WORK INSTRUCTIONS: Locate each line in the entries below that contains the string "Bike", and copy those lines in full.

THE DATA:
=== Section Start ===

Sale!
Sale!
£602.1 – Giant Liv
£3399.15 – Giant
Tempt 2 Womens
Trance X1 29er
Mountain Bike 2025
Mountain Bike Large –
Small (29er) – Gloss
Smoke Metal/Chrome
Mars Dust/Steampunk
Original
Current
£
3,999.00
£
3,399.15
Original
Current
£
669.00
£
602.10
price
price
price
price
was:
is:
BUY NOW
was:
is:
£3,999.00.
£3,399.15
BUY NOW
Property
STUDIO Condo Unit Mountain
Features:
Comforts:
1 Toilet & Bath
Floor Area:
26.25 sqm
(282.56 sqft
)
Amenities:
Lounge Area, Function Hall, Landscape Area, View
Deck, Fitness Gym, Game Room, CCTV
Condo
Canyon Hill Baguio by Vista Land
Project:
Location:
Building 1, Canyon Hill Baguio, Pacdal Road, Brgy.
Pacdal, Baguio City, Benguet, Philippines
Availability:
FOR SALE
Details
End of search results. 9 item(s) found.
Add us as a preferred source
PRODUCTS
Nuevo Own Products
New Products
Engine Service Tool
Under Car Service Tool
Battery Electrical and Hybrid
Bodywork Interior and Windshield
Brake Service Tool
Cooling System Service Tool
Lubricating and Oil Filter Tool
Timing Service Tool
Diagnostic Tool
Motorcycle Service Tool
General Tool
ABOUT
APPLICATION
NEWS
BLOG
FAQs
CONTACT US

=== Section End ===

ANSWER FOR THE TASK:
Mountain Bike 2025
Mountain Bike Large –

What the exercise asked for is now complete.